Indian lead partners likely in western freight corridor construction projects

Written by Rajat Arora | New Delhi | Updated: Jan 15 2014, 09:25am hrs
Concerned over delays in awarding contracts due to poor Japanese interest in the ambitious western freight corridor project, the Dedicated Freight Corridor Corporation of India (DFCCIL), the implementing agency for the project, has sought invocation of a clause in the loan agreement with Japan International Cooperation Agency that lets Indian firms be the lead partner in the project with Japanese participation.

As per the Japan International Cooperation Agency's (JICA) STEP loan contract, the funding agency of the 1,483-km freight corridor, the lead partner for the project has to be from Japan and 30% of goods and services should be sourced from Japanese companies which, after a recent change in the norm, includes companies in which Japanese equity is 10% or more.

The loan agreement, amended in April 2013, says in case there's lack of participation from Japanese companies, an Indian firm could be allowed to be the lead partner and Japanese firm could become junior partner in the consortium.

DFCCIL wants this clause to be invoked in the current scenario.

If accepted, this would be a major relief for the railways, which is struggling to find contractors for the construction of the western freight corridor due to strict Japanese tied loan conditions.

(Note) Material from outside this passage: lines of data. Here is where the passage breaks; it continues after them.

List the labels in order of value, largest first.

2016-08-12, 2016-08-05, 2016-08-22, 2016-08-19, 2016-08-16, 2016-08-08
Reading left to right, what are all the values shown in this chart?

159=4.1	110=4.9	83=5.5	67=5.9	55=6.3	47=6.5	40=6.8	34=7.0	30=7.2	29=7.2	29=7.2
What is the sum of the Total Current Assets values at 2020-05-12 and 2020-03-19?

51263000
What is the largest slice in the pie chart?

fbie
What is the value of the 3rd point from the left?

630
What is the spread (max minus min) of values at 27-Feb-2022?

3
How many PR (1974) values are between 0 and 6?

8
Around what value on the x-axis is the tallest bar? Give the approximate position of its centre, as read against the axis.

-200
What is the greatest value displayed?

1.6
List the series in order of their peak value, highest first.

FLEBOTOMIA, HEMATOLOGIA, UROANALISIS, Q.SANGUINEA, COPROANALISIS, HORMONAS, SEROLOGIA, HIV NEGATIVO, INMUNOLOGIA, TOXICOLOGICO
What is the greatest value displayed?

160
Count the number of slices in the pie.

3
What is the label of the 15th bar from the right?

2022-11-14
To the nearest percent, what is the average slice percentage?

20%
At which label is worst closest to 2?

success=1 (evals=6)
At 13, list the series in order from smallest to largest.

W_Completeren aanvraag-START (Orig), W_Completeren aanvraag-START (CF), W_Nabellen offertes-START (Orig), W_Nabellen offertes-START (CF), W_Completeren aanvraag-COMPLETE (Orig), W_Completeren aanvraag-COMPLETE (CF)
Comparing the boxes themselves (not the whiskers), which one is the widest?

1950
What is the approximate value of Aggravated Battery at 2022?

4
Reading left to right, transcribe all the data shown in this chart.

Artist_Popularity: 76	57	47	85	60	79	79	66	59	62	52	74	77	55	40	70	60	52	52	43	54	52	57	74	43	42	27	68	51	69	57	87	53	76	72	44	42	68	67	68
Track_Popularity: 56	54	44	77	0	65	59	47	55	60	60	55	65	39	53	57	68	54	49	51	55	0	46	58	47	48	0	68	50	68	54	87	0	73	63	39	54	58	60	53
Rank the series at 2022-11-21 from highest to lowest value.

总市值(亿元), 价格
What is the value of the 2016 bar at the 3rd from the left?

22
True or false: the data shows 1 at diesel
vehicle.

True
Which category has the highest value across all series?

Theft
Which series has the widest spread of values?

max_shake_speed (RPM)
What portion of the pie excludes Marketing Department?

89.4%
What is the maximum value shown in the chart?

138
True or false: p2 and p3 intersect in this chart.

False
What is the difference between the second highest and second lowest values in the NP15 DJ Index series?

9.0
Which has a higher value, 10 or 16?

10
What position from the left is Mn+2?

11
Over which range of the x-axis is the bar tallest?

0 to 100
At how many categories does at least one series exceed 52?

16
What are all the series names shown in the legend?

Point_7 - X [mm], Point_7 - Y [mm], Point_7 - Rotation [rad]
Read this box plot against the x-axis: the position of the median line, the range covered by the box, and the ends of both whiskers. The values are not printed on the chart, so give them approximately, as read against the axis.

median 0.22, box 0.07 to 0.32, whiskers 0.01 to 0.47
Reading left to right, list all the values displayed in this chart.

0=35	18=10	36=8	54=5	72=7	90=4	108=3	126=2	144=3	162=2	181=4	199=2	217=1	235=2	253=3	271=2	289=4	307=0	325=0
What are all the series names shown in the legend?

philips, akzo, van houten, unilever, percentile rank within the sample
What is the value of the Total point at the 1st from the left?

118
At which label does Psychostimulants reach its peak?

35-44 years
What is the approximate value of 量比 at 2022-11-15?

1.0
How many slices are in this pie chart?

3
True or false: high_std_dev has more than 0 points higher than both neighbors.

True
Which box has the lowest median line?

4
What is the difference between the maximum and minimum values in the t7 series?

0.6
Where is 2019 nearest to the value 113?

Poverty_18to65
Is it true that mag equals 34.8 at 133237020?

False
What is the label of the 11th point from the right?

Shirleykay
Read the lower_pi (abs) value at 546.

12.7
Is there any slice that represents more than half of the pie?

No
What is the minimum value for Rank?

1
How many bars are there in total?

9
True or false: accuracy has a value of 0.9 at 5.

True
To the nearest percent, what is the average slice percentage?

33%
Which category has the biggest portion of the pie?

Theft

The lead partner condition could be relaxed as there's a clause in the JICA loan agreement that says in case that there's lack of participation from Japanese companies, Indian company can be made the partner...We have sent the proposal to ministry of railways, RK Gupta, MD, DFCCIL told FE.

With hardly two-three Japanese companies coming for western corridor contracts, there's also an apprehension that they won't be able to bid for other civil construction contracts of the same corridor as their capacity to undertake such big projects would be exhausted.

When we award the contract, we see whether the contractor has the capacity to do more contracts. Since the number of Japanese companies is limited, so whether they'll have the capacity or not is yet to be seen, Gupta added.